My father was active in the Chamber of Commerce in the small, conservative town where I grew up. Like local chambers everywhere, it was dedicated to making our community grow and prosper. It wasn't interested in blocking national energy policy or pretending to know more about science than scientists. It simply worked to support existing businesses in the area and attract new ones.

In those days, the chamber helped make the American Dream happen for people. Now its representatives in Washington act like a shadow group dedicated to obstructing innovation and progress. This makes them blind to real advances happening in communities across the country.
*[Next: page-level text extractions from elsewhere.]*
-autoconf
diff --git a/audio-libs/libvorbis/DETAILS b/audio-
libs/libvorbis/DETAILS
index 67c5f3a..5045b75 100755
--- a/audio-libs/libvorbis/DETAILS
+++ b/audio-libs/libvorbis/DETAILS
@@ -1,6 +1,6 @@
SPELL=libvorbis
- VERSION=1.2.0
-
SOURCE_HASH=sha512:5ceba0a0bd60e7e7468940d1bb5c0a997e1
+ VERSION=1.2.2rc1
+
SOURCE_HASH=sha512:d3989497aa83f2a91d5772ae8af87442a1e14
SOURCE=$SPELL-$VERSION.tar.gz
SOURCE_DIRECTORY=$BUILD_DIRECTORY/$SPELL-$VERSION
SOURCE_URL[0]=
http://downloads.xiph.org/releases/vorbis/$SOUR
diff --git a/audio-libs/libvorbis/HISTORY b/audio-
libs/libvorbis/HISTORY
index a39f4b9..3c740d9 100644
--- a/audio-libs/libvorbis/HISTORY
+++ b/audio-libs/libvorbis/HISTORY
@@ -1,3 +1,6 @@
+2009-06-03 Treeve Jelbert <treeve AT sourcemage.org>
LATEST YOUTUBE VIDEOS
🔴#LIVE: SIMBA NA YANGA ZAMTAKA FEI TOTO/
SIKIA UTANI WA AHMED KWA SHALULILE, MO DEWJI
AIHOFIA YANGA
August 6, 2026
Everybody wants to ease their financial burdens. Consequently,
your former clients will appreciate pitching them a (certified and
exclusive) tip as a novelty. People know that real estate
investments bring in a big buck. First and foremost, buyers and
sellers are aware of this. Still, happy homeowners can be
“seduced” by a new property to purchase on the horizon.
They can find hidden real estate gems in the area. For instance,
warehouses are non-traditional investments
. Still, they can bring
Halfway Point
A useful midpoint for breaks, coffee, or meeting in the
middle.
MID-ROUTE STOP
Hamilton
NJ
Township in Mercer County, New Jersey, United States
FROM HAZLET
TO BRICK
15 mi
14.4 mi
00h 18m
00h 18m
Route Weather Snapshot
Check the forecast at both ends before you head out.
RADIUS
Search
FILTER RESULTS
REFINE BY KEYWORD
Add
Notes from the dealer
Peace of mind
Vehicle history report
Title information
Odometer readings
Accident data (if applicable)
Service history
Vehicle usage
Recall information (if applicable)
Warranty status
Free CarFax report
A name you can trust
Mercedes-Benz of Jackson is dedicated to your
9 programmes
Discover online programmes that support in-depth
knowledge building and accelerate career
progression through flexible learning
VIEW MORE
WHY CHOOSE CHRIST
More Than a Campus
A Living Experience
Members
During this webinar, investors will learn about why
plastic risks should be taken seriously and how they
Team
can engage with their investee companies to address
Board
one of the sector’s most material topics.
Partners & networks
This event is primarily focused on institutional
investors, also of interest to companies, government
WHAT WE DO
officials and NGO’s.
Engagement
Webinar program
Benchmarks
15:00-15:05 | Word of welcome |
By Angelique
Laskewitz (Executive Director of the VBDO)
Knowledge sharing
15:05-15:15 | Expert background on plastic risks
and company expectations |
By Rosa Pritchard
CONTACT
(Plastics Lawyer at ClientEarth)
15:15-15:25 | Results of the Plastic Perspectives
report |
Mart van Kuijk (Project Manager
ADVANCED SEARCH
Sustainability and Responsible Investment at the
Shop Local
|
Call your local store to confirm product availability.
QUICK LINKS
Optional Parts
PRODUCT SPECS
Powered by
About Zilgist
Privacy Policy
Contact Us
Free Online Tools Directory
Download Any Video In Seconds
More than 150,000 Americans, for instance, have jobs manufacturing clean cars. They work for 300 different companies at facilities in 43 different states. Most of them are building cars and using technologies that weren't even available 10 years ago.

That's the kind of opportunity my dad would have welcomed in our town. But these days, the national Chamber of Commerce wants to undermine it and any policies that would encourage it.

It seems committed to turning clean energy into the third rail of politics for this cycle. It has promised to be more involved in this election cycle than they were in 2010, when it spent more than $33 million on federal races.

Money like that gives the chamber real power, but I believe the American Dream is more powerful. I think most voters will see that real jobs, real growth, and real innovation will do more for their communities than the chamber's obstruction.